* [Check your understanding]:
1. In the researcher's profile, swap "PhD" for "doctoral" and write out the passage starting with "My name is Matthijs" and going on through "Chantal Kemner http://www.uu.nl/staff/CKemner.".
2. Summarize the researcher's profile in two sentences.
3. Take the researcher's profile further, continuing from its final sentence.

Top of Excerpt

My name is Matthijs Vink (December 1976) and I received my Master’s degree in Psychology in December 1999 from the University of Groningen. In February 2000, I started a PhD training project at the University Medical Center Utrecht and obtained my title on the first of June 2005 (supervisors: Prof RS Kahn, Dr NF Ramsey). An outline of my thesis can be found below.
I currently work at the Departments of Experimental and Developmental Psychology of the Utrecht University in the group of Prof Chantal Kemner http://www.uu.nl/staff/CKemner.
The focus of my research has been on the fronto-striatal network. In particular, how it is affected by psychiatric illnesses such as schizophrenia, obsessive-compulsive disorder (OCD) and bipolar disorder. I study this network using functional MRI and several paradigms: learning, working memory, inhibitory control, and reward processing. The inhibition and reward tasks are now being used by several groups worldwide. For example, these tasks are used at Stellenbosch University (South Africa) to study the functional consequences of HIV and also methamphetamine on the fronto-striatal network.

Bottom of Excerpt
Top of Provided records

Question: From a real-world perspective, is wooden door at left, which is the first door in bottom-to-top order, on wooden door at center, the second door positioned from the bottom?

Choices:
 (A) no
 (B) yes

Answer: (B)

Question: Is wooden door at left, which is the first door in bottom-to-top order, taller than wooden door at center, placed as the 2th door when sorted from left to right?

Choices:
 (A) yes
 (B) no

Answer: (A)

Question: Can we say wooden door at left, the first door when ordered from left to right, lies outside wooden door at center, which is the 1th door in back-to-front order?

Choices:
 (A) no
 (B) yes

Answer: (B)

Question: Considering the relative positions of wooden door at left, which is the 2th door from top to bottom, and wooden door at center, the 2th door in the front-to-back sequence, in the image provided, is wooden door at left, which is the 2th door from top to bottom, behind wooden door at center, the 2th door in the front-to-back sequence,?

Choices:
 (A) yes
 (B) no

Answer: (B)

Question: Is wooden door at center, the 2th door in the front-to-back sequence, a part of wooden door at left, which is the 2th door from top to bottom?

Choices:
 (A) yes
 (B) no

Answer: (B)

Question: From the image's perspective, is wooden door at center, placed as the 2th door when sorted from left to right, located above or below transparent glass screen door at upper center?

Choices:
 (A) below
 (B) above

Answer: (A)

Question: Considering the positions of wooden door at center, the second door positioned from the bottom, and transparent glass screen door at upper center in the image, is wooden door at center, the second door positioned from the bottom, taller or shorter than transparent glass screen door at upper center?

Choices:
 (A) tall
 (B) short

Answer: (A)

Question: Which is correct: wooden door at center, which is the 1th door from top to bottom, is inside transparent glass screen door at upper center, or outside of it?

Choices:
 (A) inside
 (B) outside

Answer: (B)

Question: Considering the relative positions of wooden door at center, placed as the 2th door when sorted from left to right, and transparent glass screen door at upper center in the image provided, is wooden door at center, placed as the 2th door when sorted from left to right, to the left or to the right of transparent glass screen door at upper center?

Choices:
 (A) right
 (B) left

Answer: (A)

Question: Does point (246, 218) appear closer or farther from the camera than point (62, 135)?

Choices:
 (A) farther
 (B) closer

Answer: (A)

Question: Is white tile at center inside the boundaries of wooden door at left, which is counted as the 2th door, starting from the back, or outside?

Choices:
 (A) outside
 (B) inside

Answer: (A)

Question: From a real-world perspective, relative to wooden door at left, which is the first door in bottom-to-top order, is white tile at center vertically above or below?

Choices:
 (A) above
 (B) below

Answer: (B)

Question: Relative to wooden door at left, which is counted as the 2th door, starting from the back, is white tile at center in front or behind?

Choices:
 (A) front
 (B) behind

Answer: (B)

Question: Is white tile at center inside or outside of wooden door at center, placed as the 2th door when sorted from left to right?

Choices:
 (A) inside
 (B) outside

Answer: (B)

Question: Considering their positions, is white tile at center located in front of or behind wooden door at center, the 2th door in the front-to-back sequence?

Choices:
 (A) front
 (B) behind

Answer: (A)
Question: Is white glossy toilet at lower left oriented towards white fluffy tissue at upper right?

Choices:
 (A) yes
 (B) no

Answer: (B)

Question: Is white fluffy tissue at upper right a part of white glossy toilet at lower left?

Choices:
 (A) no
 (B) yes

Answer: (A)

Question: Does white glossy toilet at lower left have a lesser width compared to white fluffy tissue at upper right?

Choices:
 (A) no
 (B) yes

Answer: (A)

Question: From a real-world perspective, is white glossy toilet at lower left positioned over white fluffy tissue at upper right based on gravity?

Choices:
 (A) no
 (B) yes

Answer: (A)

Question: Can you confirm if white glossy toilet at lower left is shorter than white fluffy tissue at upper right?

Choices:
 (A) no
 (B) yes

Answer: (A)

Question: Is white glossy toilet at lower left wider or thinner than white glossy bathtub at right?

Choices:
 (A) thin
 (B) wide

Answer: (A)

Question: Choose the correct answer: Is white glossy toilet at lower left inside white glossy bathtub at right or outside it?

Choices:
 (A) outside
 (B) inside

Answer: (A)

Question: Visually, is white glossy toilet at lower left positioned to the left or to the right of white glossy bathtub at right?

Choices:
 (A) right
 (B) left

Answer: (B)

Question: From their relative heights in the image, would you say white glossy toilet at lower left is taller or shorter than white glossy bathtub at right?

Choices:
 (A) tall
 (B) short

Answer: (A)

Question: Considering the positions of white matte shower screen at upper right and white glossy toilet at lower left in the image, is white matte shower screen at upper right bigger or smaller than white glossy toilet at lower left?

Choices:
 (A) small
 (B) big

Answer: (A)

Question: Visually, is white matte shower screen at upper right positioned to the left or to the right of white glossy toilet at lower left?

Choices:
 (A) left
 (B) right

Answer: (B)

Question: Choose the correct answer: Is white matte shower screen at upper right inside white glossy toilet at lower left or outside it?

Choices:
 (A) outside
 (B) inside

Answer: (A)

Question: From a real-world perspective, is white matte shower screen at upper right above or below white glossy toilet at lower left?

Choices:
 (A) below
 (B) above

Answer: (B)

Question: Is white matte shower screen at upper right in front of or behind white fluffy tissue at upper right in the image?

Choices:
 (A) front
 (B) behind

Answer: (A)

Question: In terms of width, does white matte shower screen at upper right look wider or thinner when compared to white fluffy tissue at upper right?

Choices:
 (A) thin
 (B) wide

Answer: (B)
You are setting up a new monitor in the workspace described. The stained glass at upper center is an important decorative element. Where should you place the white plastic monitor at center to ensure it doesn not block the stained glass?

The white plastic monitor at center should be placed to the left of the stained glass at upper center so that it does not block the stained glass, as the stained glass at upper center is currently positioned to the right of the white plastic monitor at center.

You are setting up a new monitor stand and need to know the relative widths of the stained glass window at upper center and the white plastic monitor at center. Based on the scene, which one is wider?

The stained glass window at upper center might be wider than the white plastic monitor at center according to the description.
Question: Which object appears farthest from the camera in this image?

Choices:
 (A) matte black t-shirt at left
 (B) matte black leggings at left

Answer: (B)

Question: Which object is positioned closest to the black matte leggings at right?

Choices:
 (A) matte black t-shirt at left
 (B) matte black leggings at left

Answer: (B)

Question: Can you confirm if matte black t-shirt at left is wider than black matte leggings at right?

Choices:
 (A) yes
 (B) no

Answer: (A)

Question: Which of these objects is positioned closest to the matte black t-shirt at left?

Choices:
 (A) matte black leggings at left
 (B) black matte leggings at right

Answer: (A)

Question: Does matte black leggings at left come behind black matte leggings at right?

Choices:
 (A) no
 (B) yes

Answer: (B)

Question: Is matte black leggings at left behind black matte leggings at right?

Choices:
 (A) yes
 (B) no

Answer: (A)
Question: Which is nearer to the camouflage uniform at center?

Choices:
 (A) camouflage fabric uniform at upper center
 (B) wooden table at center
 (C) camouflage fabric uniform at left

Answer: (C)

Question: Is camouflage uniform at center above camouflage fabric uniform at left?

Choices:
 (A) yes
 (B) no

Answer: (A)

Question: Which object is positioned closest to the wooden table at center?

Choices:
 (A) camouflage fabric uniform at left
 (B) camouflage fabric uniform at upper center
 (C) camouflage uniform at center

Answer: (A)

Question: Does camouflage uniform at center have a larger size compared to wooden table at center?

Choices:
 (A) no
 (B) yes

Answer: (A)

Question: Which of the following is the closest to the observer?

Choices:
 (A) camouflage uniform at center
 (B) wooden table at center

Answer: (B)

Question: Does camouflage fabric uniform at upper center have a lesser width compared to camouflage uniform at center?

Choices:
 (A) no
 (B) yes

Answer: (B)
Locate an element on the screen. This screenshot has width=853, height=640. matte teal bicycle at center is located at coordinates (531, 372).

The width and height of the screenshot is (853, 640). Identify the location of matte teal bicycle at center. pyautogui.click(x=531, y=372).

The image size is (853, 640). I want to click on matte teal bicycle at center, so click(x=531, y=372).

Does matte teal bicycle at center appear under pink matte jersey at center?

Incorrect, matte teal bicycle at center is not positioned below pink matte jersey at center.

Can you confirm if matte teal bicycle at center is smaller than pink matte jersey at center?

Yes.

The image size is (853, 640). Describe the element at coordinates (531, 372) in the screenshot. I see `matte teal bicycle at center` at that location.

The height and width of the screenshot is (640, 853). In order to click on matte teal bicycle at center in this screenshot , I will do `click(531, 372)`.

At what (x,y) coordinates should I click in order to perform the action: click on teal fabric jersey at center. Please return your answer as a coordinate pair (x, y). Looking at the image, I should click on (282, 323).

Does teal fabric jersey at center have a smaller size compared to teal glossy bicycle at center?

Bottom of Provided records

* [Answers to the exercise]:
1.
My name is Matthijs Vink (December 1976) and I received my Master’s degree in Psychology in December 1999 from the University of Groningen. In February 2000, I started a doctoral training project at the University Medical Center Utrecht and obtained my title on the first of June 2005 (supervisors: Prof RS Kahn, Dr NF Ramsey). An outline of my thesis can be found below.
I currently work at the Departments of Experimental and Developmental Psychology of the Utrecht University in the group of Prof Chantal Kemner http://www.uu.nl/staff/CKemner.

2. Matthijs Vink earned a Master's degree in Psychology from the University of Groningen and a PhD at the University Medical Center Utrecht, and now works at the Departments of Experimental and Developmental Psychology of Utrecht University in the group of Prof Chantal Kemner. Vink's research uses functional MRI to study how psychiatric illnesses such as schizophrenia, OCD and bipolar disorder affect the fronto-striatal network, and the inhibition and reward tasks from this work are now used by several groups worldwide.

3.
In collaboration with the AMC Amsterdam, my tasks are used to investigate, for the first time, how deep brain stimulation (DBS) affects neural functioning in the fronto-striatal network in OCD patients (published in Nature Neuroscience). I was the first to examine the neural correlates of proactive inhibition and to center on the importance of the striatum for inhibitory control. During my PhD-project, I showed reduced proactive inhibitory control in schizophrenia patients and their unaffected siblings.
In my NWO VENI funded research, I replicated these findings and extended them by using diffusion tensor imaging (DTI) and Transcranial Magnetic Stimulation (TMS) to investigate structural and causal functional connectivity of the fronto-striatal network. DNA data are available for a large number of these participants, as well as for healthy volunteer subjects, allowing for association studies involving dopamine genes and fronto-striatal regions.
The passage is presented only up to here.